J. C. : Nous sommes présents sur un marché de 34 milliards de dollars qui augmente chaque année de 30% à 40%. Notre chiffre d’affaires, que nous ne révélons pas, atteint déjà plusieurs centaines de millions de dollars et notre croissance annuelle dépasse les 100%. Je m’éclate et j’apprends de nouvelles choses tous les jours et j’ai encore énormément de choses à découvrir. J’espère donc que Contentsquare sera la seule société pour laquelle je travaillerai toute ma carrière.

IN : Pas de projet de vente alors…

J. C. : Aucunement.

IN : Être Français est-il un avantage ou un inconvénient lorsqu’on a une ambition planétaire ?

J. C. : C’est plutôt un avantage car la France offre un excellent rapport qualité/prix pour les ingénieurs et notre secteur bénéficie de nombreuses aides publiques.
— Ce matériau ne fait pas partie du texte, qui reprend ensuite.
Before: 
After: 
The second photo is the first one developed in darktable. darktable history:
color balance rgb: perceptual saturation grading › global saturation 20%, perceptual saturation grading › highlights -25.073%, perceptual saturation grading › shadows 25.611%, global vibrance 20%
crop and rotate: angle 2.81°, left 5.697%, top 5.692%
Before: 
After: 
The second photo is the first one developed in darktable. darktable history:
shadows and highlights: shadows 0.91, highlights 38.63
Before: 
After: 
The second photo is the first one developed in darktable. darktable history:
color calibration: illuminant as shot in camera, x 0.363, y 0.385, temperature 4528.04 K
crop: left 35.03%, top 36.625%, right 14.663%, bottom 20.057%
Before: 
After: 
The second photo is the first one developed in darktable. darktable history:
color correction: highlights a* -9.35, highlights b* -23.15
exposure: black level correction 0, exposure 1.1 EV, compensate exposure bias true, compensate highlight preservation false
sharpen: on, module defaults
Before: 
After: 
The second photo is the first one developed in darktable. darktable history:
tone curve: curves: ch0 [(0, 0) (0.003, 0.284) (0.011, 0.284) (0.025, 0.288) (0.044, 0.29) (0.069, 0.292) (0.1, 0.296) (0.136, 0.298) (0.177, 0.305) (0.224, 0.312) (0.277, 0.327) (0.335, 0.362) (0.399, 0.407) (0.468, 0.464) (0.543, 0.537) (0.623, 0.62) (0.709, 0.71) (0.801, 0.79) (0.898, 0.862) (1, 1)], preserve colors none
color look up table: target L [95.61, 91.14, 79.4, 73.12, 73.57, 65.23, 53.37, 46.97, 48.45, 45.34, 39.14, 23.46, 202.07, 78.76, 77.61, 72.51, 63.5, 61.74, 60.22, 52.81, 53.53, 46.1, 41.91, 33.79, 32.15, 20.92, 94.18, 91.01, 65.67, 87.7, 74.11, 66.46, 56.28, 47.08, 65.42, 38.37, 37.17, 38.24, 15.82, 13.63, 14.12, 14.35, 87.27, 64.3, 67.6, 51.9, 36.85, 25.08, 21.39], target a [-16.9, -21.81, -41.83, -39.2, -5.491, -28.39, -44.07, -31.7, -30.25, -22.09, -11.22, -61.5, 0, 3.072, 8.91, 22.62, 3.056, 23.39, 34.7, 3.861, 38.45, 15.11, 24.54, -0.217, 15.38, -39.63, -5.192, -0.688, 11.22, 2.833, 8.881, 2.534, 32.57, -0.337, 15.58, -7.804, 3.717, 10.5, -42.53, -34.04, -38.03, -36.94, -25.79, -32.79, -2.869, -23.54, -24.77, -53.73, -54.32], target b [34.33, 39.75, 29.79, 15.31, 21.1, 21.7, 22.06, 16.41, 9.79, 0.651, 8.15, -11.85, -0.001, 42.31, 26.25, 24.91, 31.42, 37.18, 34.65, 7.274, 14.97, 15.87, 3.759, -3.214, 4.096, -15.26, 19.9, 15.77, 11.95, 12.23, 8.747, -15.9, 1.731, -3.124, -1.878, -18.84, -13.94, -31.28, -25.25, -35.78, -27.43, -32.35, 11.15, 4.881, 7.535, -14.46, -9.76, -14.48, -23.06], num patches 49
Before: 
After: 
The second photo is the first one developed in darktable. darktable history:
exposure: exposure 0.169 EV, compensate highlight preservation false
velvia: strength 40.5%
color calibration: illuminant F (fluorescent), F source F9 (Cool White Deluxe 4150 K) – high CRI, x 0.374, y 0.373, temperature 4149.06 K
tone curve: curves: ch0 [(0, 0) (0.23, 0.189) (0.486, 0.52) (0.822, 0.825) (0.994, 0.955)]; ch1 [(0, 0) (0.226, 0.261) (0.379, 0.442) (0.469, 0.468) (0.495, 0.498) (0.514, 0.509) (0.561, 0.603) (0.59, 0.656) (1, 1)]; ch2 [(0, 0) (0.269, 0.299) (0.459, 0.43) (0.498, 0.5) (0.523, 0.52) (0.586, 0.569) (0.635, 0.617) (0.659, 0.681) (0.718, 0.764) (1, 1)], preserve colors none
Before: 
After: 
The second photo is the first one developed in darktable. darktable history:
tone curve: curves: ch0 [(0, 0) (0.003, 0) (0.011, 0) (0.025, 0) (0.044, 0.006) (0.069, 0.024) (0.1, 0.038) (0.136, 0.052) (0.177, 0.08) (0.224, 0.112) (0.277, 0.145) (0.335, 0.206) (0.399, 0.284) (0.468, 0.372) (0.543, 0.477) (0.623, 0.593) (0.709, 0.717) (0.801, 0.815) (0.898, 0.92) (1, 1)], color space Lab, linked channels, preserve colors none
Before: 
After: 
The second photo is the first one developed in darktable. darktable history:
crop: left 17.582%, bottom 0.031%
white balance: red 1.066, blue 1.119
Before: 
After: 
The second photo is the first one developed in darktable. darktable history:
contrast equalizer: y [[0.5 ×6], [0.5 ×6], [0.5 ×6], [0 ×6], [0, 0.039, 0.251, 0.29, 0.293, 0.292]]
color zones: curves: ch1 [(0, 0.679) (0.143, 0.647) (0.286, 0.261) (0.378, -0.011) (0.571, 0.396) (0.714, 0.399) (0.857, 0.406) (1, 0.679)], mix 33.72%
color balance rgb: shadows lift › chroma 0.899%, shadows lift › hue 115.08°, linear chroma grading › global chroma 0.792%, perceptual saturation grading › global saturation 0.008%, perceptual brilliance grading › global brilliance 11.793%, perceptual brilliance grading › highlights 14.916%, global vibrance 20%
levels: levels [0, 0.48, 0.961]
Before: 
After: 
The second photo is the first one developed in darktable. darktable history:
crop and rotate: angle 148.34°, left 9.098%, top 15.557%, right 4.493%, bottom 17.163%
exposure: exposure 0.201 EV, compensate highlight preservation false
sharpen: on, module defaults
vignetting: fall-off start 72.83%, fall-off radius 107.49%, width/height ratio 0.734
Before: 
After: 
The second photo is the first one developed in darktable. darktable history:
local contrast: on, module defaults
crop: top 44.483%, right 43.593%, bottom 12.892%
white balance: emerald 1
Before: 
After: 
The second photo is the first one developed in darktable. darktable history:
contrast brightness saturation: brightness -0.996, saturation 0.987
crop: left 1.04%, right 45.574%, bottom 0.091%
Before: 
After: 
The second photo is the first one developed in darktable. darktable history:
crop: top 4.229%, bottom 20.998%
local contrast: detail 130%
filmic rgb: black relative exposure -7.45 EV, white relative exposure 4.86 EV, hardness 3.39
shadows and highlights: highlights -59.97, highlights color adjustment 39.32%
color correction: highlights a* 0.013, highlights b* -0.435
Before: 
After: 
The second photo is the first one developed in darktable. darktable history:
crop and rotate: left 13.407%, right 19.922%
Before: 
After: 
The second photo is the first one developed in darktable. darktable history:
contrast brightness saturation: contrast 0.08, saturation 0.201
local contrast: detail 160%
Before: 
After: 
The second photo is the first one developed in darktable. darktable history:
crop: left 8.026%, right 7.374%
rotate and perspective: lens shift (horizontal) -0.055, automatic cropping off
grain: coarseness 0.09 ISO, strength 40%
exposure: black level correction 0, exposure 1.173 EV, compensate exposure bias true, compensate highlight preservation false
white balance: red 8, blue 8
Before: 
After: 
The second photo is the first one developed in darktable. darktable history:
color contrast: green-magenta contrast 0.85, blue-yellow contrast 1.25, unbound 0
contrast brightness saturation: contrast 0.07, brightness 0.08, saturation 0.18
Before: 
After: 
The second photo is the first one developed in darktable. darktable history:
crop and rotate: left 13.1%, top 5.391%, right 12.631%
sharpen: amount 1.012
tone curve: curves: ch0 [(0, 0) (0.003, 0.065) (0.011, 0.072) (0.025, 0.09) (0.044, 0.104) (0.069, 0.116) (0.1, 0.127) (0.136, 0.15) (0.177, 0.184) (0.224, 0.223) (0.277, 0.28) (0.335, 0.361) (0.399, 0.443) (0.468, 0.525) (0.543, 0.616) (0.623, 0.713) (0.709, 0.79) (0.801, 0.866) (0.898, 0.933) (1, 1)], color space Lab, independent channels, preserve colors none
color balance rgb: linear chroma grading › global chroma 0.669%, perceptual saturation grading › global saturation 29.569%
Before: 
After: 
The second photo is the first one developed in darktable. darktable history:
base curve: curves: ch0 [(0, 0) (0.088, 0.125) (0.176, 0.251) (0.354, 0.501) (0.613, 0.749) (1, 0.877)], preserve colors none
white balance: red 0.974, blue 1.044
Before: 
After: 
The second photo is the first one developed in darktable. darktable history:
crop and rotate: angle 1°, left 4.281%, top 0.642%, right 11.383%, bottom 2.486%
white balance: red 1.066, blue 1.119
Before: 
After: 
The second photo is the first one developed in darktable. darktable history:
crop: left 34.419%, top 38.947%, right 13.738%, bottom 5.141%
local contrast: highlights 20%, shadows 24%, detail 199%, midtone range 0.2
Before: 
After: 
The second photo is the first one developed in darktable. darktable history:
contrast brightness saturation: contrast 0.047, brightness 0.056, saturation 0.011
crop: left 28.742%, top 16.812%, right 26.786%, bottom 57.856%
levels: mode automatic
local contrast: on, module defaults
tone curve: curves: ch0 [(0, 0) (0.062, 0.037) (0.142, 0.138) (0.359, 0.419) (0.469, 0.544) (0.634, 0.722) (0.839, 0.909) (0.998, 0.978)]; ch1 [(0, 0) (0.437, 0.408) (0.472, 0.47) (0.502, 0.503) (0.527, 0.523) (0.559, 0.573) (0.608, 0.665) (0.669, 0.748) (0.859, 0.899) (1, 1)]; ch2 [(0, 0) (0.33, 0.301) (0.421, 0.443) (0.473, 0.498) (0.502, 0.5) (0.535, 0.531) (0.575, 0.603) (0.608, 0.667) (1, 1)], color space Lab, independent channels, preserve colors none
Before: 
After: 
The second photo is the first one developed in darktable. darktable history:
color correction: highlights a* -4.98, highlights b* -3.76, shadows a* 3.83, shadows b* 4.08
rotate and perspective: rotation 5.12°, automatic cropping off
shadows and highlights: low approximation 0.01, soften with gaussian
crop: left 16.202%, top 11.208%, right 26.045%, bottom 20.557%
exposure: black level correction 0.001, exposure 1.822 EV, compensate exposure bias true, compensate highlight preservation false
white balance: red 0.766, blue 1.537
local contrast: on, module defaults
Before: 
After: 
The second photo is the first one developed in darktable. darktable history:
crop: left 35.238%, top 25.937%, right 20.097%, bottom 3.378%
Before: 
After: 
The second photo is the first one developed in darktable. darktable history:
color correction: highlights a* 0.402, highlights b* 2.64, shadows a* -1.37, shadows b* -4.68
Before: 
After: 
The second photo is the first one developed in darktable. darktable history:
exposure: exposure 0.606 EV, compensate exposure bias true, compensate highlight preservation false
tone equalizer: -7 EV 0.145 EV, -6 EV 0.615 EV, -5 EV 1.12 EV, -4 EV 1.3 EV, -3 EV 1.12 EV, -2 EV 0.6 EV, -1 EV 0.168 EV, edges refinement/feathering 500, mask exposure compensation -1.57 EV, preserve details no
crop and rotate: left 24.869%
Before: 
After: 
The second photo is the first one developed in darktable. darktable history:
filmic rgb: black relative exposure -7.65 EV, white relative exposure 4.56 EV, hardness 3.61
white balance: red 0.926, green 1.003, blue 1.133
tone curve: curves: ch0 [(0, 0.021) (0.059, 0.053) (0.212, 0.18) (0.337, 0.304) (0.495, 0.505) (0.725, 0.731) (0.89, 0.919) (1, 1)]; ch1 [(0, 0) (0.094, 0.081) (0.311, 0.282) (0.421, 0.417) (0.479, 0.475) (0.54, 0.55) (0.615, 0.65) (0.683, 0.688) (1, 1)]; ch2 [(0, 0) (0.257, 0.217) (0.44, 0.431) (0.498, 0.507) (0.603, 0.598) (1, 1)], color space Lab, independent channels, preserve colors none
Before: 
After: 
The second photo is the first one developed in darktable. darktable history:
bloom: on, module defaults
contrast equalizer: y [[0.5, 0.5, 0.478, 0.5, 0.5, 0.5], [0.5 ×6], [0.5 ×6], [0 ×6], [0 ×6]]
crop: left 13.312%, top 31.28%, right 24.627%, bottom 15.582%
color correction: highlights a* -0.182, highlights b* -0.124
Même si j’ai déménagé aux Etats-Unis, je considère qu’il est important de ne jamais oublier ses origines et sa culture.

IN : Cela fait quoi d’être une licorne ?

J. C. : ce statut n’est pas une fin en soi et il ne change rien à notre quotidien. La valorisation d’une entreprise est liée à ses revenus, à sa croissance et à son potentiel de développement. De toute façon, notre objectif n’est pas uniquement d’avoir un gros business mais d’avoir un réel impact positif dans le monde qui nous entoure.

IN : que représente la fin des cookies pour l’e-commerce ?

J. C. : c’est un véritable changement mais l’e-commerce n’a pas à choisir entre le respect de la vie privée des internautes et la personnalisation de l’expérience web. Quand vous entrez dans un magasin, on ne vous demande pas votre âge, votre adresse ni votre e-mail. Les législations concernant le web sont de plus en plus strictes et l’accessibilité va devenir une norme ce qui est normal quand on sait qu’un milliard de personnes ont toujours des problèmes à ce sujet. Les e-commerçants doivent juste s’adapter à ces nouvelles donnes.